During the 1950s and 60s, researchers in the United States developed ammonium perchlorate composite propellant. This mixture is typically 69-70% finely ground ammonium perchlorate, combined with 16-20% fine aluminium powder, held together in a base of 11-14% polybutadiene acrylonitrile or hydroxyl-terminated polybutadiene. The mixture is formed as a thickened liquid and then cast into the correct shape and cured into a firm but flexible load-bearing solid. Historically, the tally of APCP solid propellants is relatively small. The military, however, uses a wide variety of different types of solid propellants, some of which exceed the performance of APCP. A comparison of the highest specific impulses achieved with the various solid and liquid propellant combinations used in current launch vehicles is given in the article on solid-fuel rockets.
In the 1970s and 1980s, the U.S. switched entirely to solid-fueled ICBMs: the LGM-30 Minuteman and LG-118A Peacekeeper. In the 1980s and 1990s, the USSR/Russia also deployed solid-fueled ICBMs, but retains two liquid-fueled ICBMs. All solid-fueled ICBMs on both sides had three initial solid stages, and those with multiple independently targeted warheads had a precision maneuverable bus used to fine-tune the trajectory of the re-entry vehicles.

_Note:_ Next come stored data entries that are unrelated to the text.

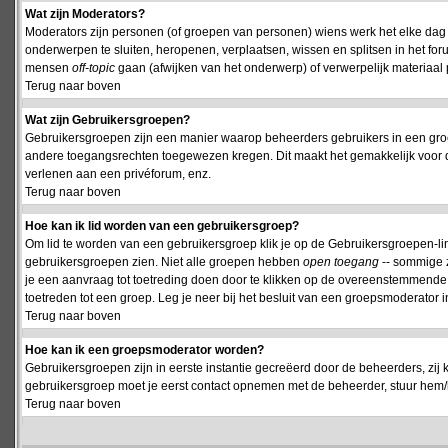
Wat zijn Moderators?
Moderators zijn personen (of groepen van personen) wiens werk het elke dag 
onderwerpen te sluiten, heropenen, verplaatsen, wissen en splitsen in het fo
mensen
off-topic
gaan (afwijken van het onderwerp) of verwerpelijk materiaal 
Terug naar boven
Wat zijn Gebruikersgroepen?
Gebruikersgroepen zijn een manier waarop beheerders gebruikers in een groe
andere toegangsrechten toegewezen kregen. Dit maakt het gemakkelijk voor 
verlenen aan een privéforum, enz.
Terug naar boven
Hoe kan ik lid worden van een gebruikersgroep?
Om lid te worden van een gebruikersgroep klik je op de Gebruikersgroepen-link 
gebruikersgroepen zien. Niet alle groepen hebben
open toegang
-- sommige z
je een aanvraag tot toetreding doen door te klikken op de overeenstemmend
toetreden tot een groep. Leg je neer bij het besluit van een groepsmoderator
Terug naar boven
Hoe kan ik een groepsmoderator worden?
Gebruikersgroepen zijn in eerste instantie gecreëerd door de beheerders, zij 
gebruikersgroep moet je eerst contact opnemen met de beheerder, stuur hem/h
Terug naar boven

Liquid chemical propellants

Advantages

Liquid-fueled rockets have higher specific impulse than solid rockets and are capable of being throttled, shut down, and restarted. Only the combustion chamber of a liquid-fueled rocket needs to withstand high combustion pressures and temperatures. Cooling can be done regeneratively with the liquid propellant. On vehicles employing turbopumps, the propellant tanks are at a lower pressure than the combustion chamber, decreasing tank mass. For these reasons, most orbital launch vehicles use liquid propellants.
The primary specific impulse advantage of liquid propellants is due to the availability of high-performance oxidizers. Several practical liquid oxidizers are available which have better specific impulse than the ammonium perchlorate used in most solid rockets when paired with suitable fuels.
Some gases, notably oxygen and nitrogen, may be able to be collected from the upper atmosphere, and transferred up to low Earth orbit for use in propellant depots at substantially reduced cost.

Disadvantages

The main difficulties with liquid propellants are also with the oxidizers. Storable oxidizers, such as nitric acid and nitrogen tetroxide, tend to be extremely toxic and highly reactive, while cryogenic propellants by definition must be stored at low temperature and can also have reactivity/toxicity issues. Liquid oxygen is the only flown cryogenic oxidizer. Others such as FLOX, a fluorine/LOX mix, have never been flown due to instability, toxicity, and explosivity. Several other unstable, energetic, and toxic oxidizers have been proposed: liquid ozone, ClF₃, and ClF₅.
Liquid-fueled rockets require potentially troublesome valves, seals, and turbopumps, which increase the cost of the launch vehicle. Turbopumps are particularly troublesome due to high performance requirements.